GIVEN TEXT:
◇ ◇ ◇ ◇ ◇
Guest: The next is perceived likelihood of achievement. Take the liposuction example. If you’re thinking about getting liposuction and there’s one surgeon who’s fresh out of medical school, hasn’t done a surgery yet, and there’s another physician who’s got 10,000 surgeries under his belt with five-star reviews — who do you go to?

The guy with 10,000 — and the crazy thing is it’s the same procedure. But the perceived likelihood of achievement that you’re going to get what you want is significantly higher. So you pay for that premium.

The equal opposite of this is risk. How do we decrease risk? You have this dream outcome, and you want to be absolutely certain you’re going to achieve it. That’s where guarantees come in. How can I further decrease the risk associated with this purchase?

Time Delay [00:02:30]

Guest: Then we have the bottom side of the equation: time delay. How far is it between when they buy and when they get the result?

To use the example of personal training versus liposuction — personal training, you got to arm-wrestle somebody for an hour to get them to buy a $2,000 package. The reason is because they might get their six-pack 12 to 18 months later. Whereas if you do lipo, you go to sleep, you wake up, and you’re significantly thinner. The time delay is so much shorter, so the value overall is so much higher.

Effort and Sacrifice [00:03:15]

Guest: Finally, you have effort and sacrifice. Effort is the things you have to begin doing that you don’t want to do as a result of a purchase. In the personal training example, you got to wake up early, you got to be sore. Sacrifice is the things you have to stop doing that you want to keep doing — stop Taco Tuesday, stop sleeping in.
◇ ◇ ◇ ◇ ◇
GIVEN INFORMATION:
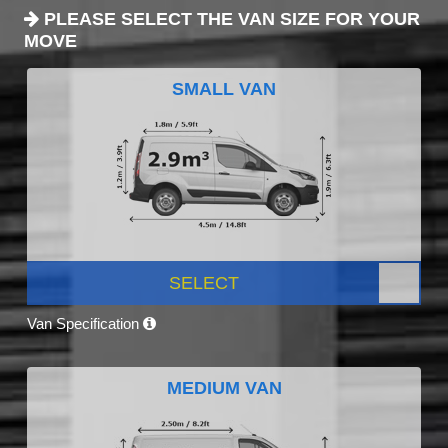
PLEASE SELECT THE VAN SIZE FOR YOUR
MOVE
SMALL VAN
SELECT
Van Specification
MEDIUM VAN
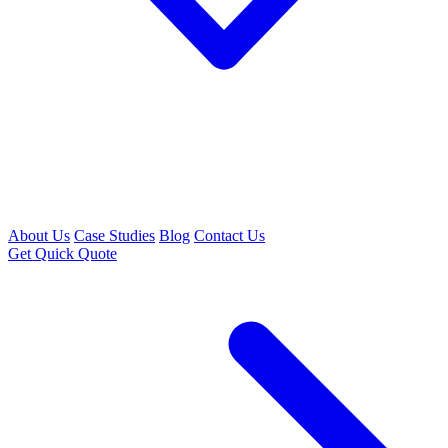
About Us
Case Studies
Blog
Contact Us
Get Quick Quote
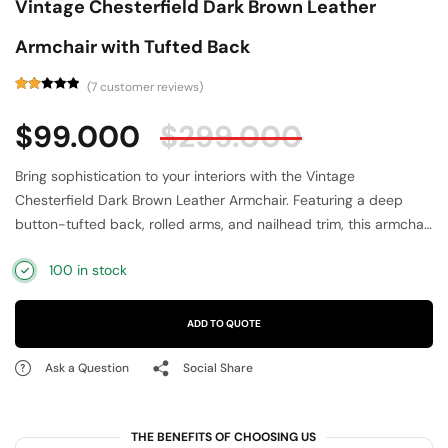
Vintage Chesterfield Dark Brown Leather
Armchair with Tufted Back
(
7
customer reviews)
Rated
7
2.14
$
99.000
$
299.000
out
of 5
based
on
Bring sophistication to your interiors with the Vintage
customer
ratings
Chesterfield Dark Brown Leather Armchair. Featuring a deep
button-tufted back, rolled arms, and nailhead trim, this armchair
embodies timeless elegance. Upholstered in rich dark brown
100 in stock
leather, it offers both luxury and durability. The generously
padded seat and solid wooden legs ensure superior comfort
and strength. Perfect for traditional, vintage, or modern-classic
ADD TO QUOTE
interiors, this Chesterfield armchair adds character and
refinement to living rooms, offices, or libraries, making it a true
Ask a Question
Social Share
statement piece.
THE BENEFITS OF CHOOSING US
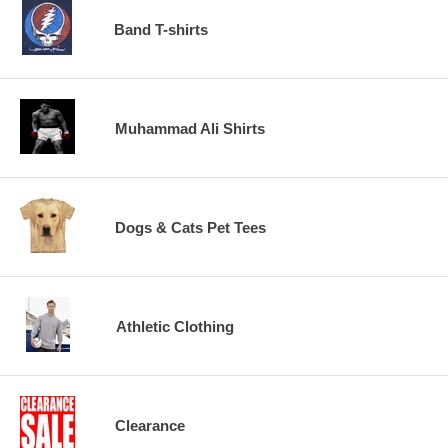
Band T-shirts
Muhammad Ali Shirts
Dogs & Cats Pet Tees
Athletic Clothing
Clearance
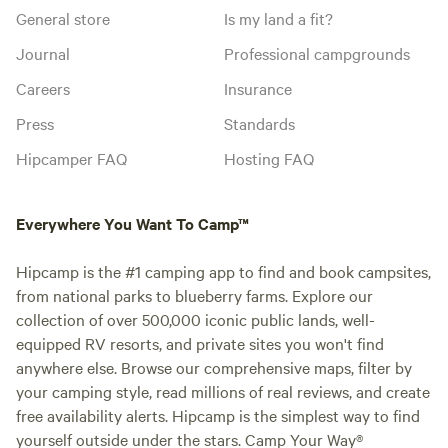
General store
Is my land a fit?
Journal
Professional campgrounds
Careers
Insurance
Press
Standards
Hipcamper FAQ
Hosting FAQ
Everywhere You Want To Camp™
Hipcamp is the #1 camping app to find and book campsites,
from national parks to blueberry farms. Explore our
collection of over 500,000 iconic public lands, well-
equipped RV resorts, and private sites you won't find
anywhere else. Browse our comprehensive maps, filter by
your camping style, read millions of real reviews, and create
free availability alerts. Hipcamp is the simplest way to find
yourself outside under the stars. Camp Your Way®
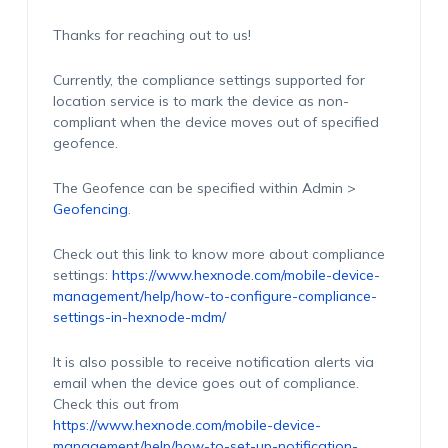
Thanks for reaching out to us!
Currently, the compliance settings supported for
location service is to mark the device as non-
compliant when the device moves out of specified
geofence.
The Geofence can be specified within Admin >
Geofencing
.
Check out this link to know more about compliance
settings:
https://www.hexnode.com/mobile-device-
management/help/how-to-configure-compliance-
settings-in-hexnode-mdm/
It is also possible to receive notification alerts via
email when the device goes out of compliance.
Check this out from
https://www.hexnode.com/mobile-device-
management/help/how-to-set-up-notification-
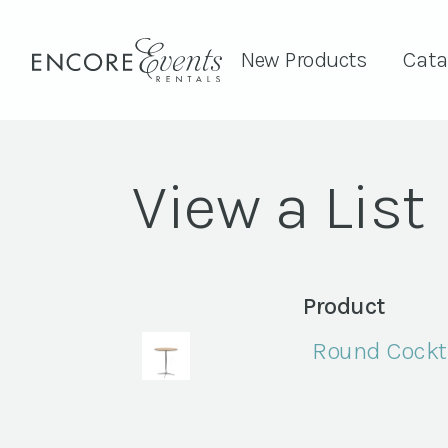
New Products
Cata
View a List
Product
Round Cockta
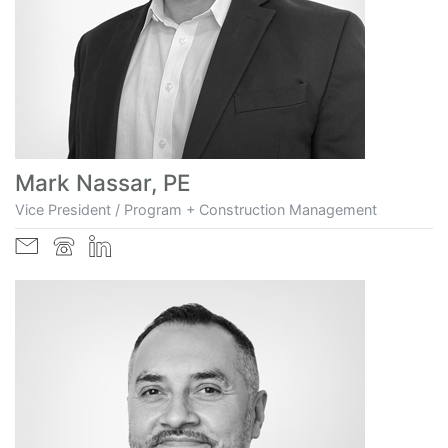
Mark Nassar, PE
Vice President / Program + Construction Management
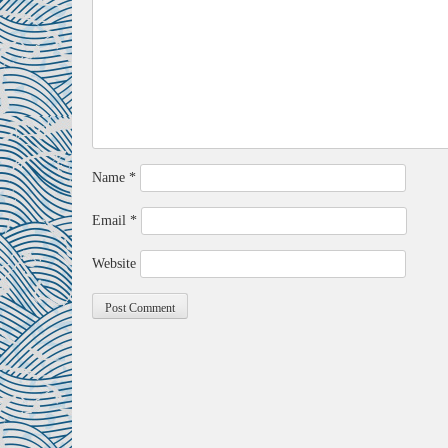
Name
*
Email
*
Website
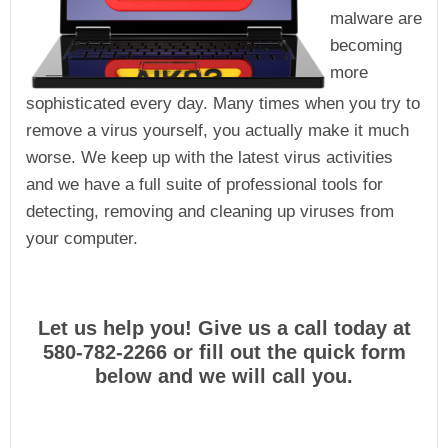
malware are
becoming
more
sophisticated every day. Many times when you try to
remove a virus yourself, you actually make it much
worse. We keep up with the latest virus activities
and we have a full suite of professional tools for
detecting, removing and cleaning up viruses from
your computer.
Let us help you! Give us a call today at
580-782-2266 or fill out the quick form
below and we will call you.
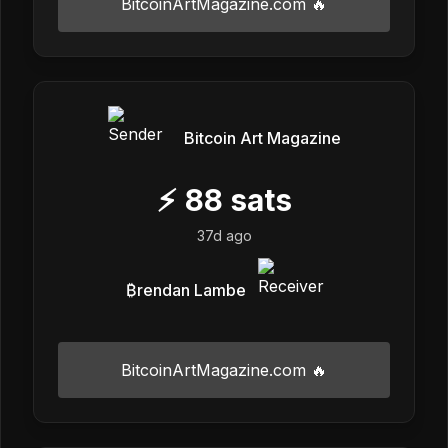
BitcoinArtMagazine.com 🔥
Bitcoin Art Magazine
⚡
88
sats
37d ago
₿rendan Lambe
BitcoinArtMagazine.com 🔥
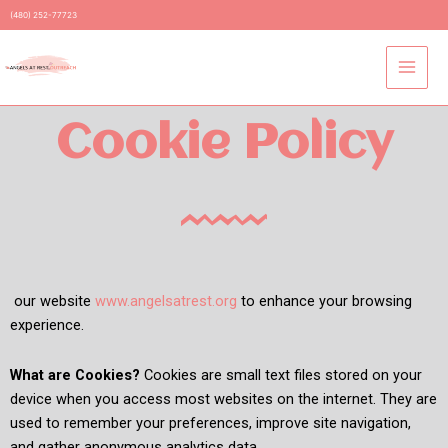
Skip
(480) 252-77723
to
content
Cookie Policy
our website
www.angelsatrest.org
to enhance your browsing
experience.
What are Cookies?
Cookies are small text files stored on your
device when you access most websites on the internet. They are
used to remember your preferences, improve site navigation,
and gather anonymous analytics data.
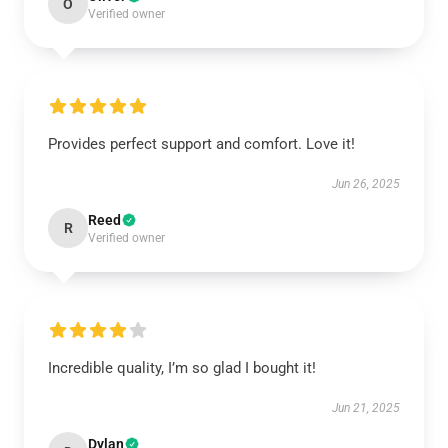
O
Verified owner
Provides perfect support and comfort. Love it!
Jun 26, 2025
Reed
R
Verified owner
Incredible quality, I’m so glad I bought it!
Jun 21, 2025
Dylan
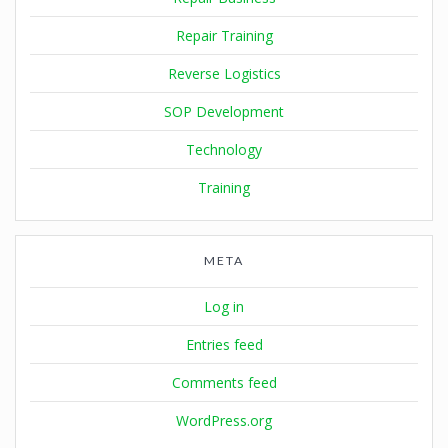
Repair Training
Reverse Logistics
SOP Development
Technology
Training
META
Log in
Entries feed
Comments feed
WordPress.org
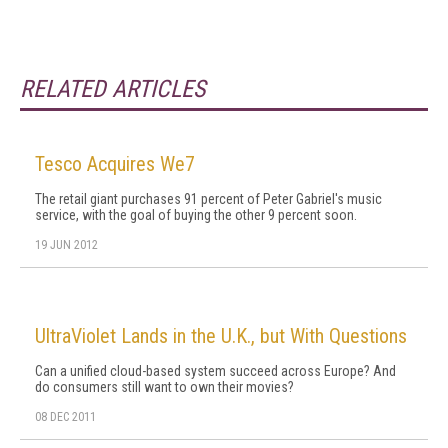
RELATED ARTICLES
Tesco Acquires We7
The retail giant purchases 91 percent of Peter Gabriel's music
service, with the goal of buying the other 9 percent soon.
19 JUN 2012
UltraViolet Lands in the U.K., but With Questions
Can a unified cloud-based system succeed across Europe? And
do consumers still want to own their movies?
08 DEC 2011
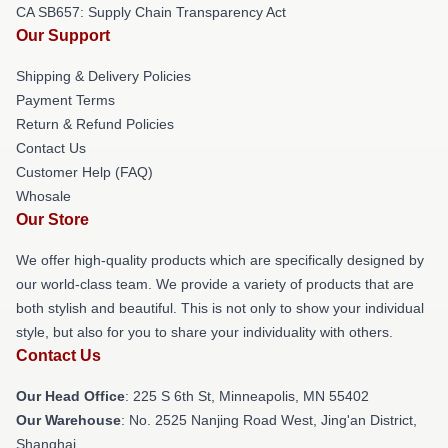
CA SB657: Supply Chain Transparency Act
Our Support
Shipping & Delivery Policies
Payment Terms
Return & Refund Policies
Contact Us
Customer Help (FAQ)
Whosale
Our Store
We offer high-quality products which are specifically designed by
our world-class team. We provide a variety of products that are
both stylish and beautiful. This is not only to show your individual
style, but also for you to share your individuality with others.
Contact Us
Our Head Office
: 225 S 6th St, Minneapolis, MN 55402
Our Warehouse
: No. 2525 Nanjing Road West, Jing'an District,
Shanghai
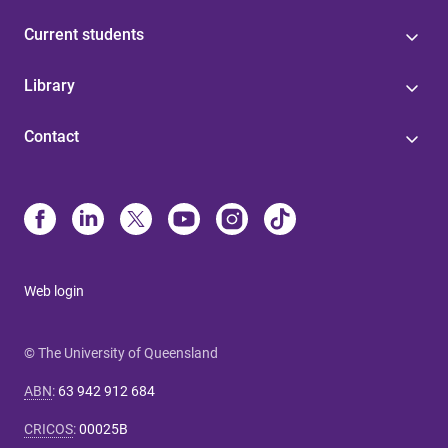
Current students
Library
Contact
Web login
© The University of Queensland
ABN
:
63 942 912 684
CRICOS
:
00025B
◇ ◇ ◇ ◇ ◇
TASKS:
- 1) Translate this sentence from the transcript into Spanish: "The time delay is so much shorter, so the value overall is so much higher."
- 2) Please write out the part of the transcript starting at "Guest: Then we" and ending at "so much higher.".

EXERCISE ANSWERS:
- 1) El tiempo de espera es mucho más corto, así que el valor total es mucho mayor.

- 2)
Guest: Then we have the bottom side of the equation: time delay. How far is it between when they buy and when they get the result?

To use the example of personal training versus liposuction — personal training, you got to arm-wrestle somebody for an hour to get them to buy a $2,000 package. The reason is because they might get their six-pack 12 to 18 months later. Whereas if you do lipo, you go to sleep, you wake up, and you’re significantly thinner. The time delay is so much shorter, so the value overall is so much higher.